◆ **Provided text**:
A big reason that successful cyberattacks are on the rise is that threat actors are shifting their tactics to identity-based attacks. Last year, 84% of businesses fell victim to an identity-related breach.  

When attackers land on a host, it is rarely their end target. Instead, they look to escalate privilege and move laterally across an environment. Their next step is to exploit more privileged credentials, and they often do this by using shadow admin vulnerabilities. 

It can be a challenge to stop them. To do so, you need to quickly discover, prioritize and remediate identity vulnerabilities. But first, you need to know what you’re up against.  

In this blog post, we explore the multitude of identity vulnerability challenges, and we explain why an attack path management (APM) view is so important. We also specify which identity-centric attack vectors are likely to exist in your environment.

◆ **Given entries**:
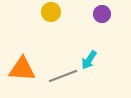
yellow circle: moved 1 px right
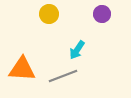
yellow circle: moved 2 px left, 2 px down
cyan arrow: moved 12 px left, 10 px up
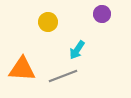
yellow circle: moved 1 px left, 8 px down
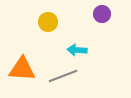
cyan arrow: rotated 60 degrees clockwise
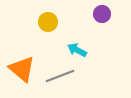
cyan arrow: rotated 24 degrees clockwise
orange triangle: rotated 36 degrees clockwise
gray line: moved 3 px left
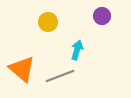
purple circle: moved 2 px down
cyan arrow: rotated 78 degrees clockwise
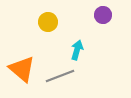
purple circle: moved 1 px right, 1 px up
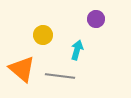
purple circle: moved 7 px left, 4 px down
yellow circle: moved 5 px left, 13 px down
gray line: rotated 28 degrees clockwise
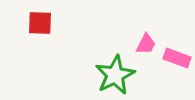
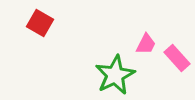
red square: rotated 28 degrees clockwise
pink rectangle: rotated 28 degrees clockwise
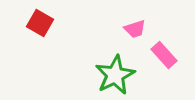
pink trapezoid: moved 11 px left, 15 px up; rotated 45 degrees clockwise
pink rectangle: moved 13 px left, 3 px up
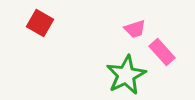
pink rectangle: moved 2 px left, 3 px up
green star: moved 11 px right
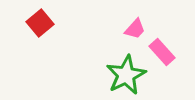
red square: rotated 20 degrees clockwise
pink trapezoid: rotated 30 degrees counterclockwise
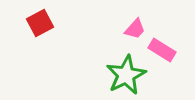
red square: rotated 12 degrees clockwise
pink rectangle: moved 2 px up; rotated 16 degrees counterclockwise
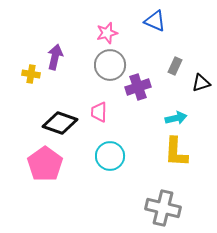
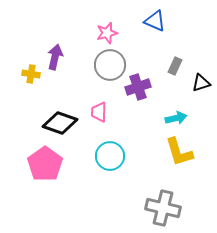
yellow L-shape: moved 3 px right; rotated 20 degrees counterclockwise
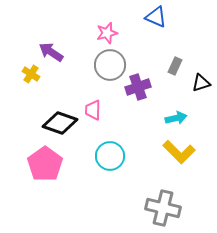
blue triangle: moved 1 px right, 4 px up
purple arrow: moved 4 px left, 5 px up; rotated 70 degrees counterclockwise
yellow cross: rotated 24 degrees clockwise
pink trapezoid: moved 6 px left, 2 px up
yellow L-shape: rotated 28 degrees counterclockwise
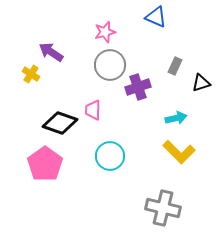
pink star: moved 2 px left, 1 px up
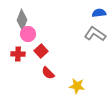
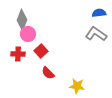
gray L-shape: moved 1 px right
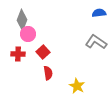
gray L-shape: moved 8 px down
red square: moved 2 px right, 1 px down
red semicircle: rotated 144 degrees counterclockwise
yellow star: rotated 21 degrees clockwise
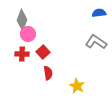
red cross: moved 4 px right
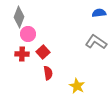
gray diamond: moved 3 px left, 3 px up
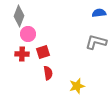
gray diamond: moved 1 px up
gray L-shape: rotated 20 degrees counterclockwise
red square: rotated 24 degrees clockwise
yellow star: rotated 28 degrees clockwise
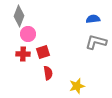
blue semicircle: moved 6 px left, 6 px down
red cross: moved 1 px right
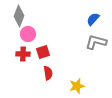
blue semicircle: rotated 40 degrees counterclockwise
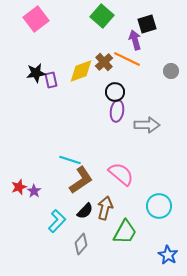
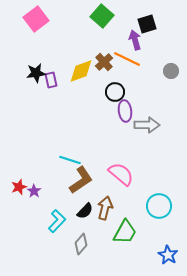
purple ellipse: moved 8 px right; rotated 15 degrees counterclockwise
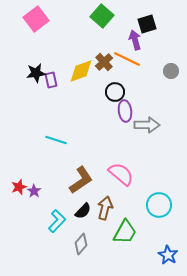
cyan line: moved 14 px left, 20 px up
cyan circle: moved 1 px up
black semicircle: moved 2 px left
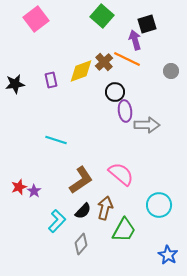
black star: moved 21 px left, 11 px down
green trapezoid: moved 1 px left, 2 px up
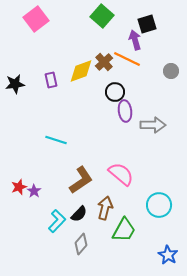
gray arrow: moved 6 px right
black semicircle: moved 4 px left, 3 px down
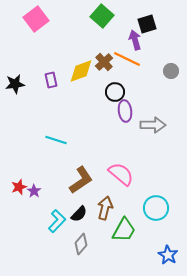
cyan circle: moved 3 px left, 3 px down
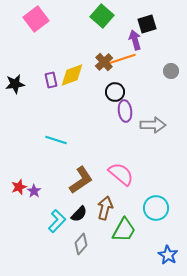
orange line: moved 5 px left; rotated 44 degrees counterclockwise
yellow diamond: moved 9 px left, 4 px down
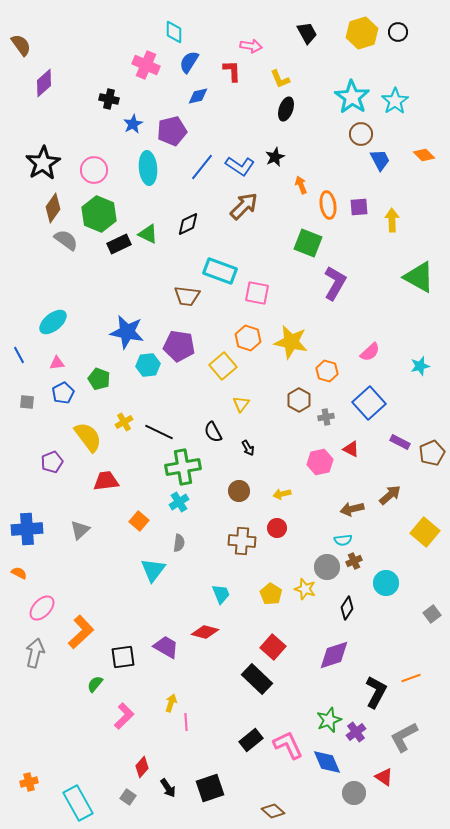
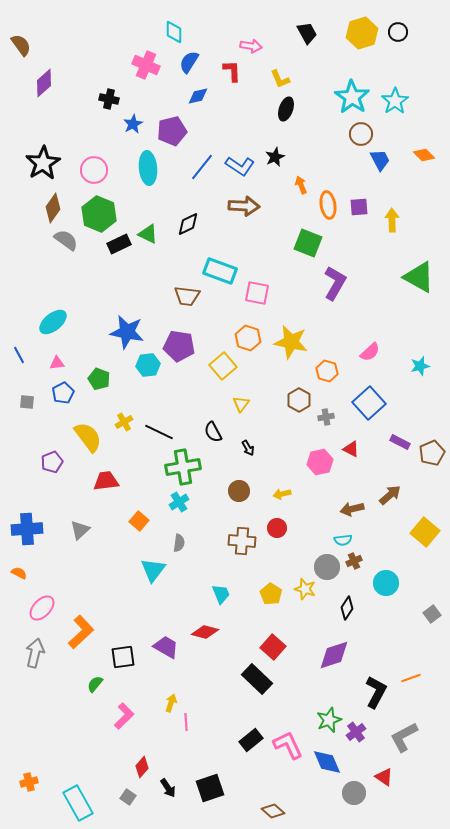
brown arrow at (244, 206): rotated 48 degrees clockwise
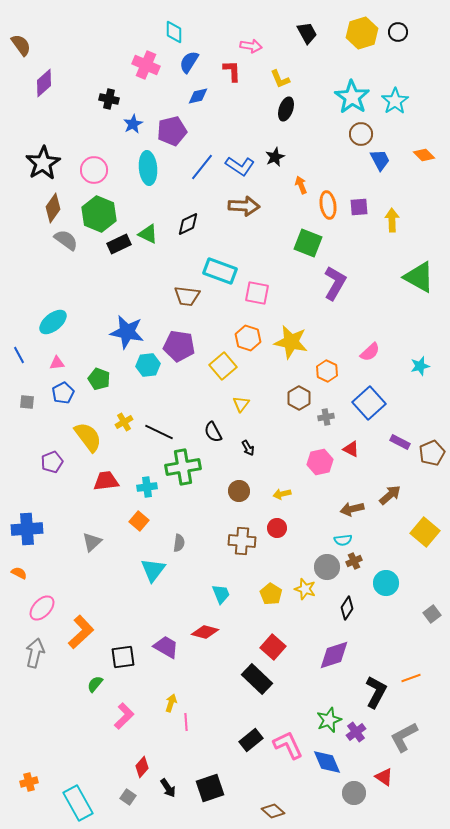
orange hexagon at (327, 371): rotated 10 degrees clockwise
brown hexagon at (299, 400): moved 2 px up
cyan cross at (179, 502): moved 32 px left, 15 px up; rotated 24 degrees clockwise
gray triangle at (80, 530): moved 12 px right, 12 px down
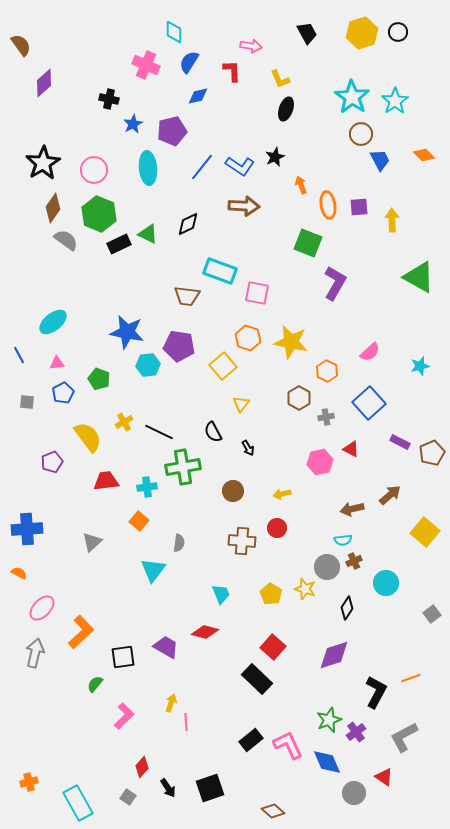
brown circle at (239, 491): moved 6 px left
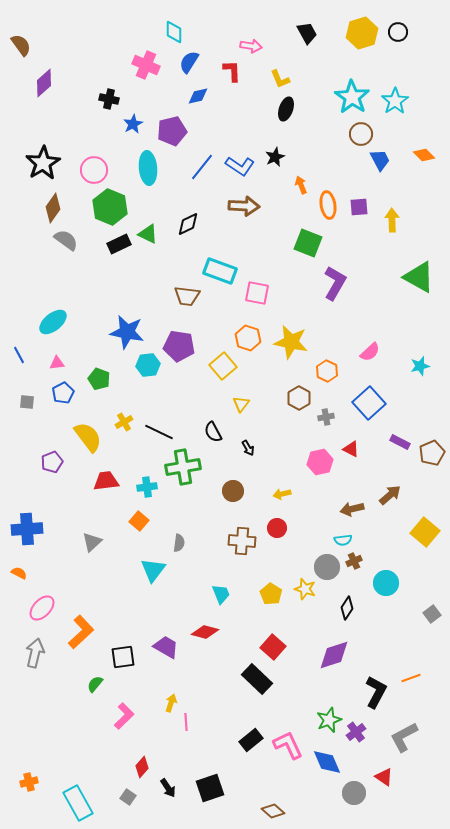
green hexagon at (99, 214): moved 11 px right, 7 px up
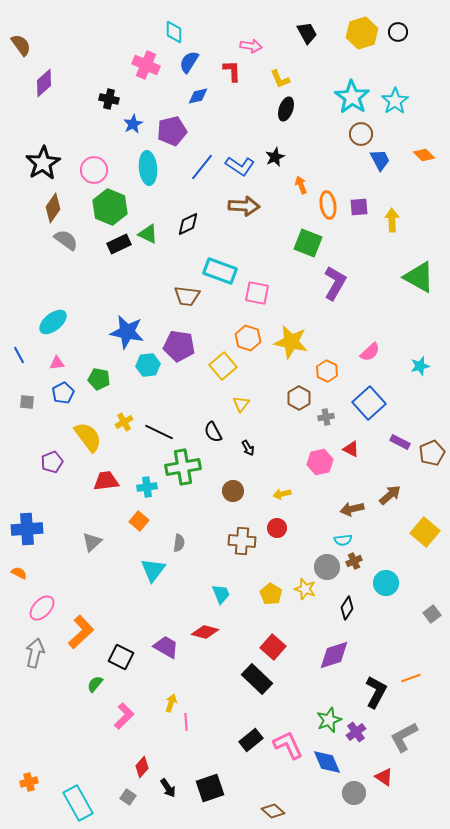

◆ **Exercise description**:
In the cyberattack passage, reproduce word for word the span that opens at "A big reason" and closes after "an identity-related breach.".

◆ **The completed task**:
A big reason that successful cyberattacks are on the rise is that threat actors are shifting their tactics to identity-based attacks. Last year, 84% of businesses fell victim to an identity-related breach.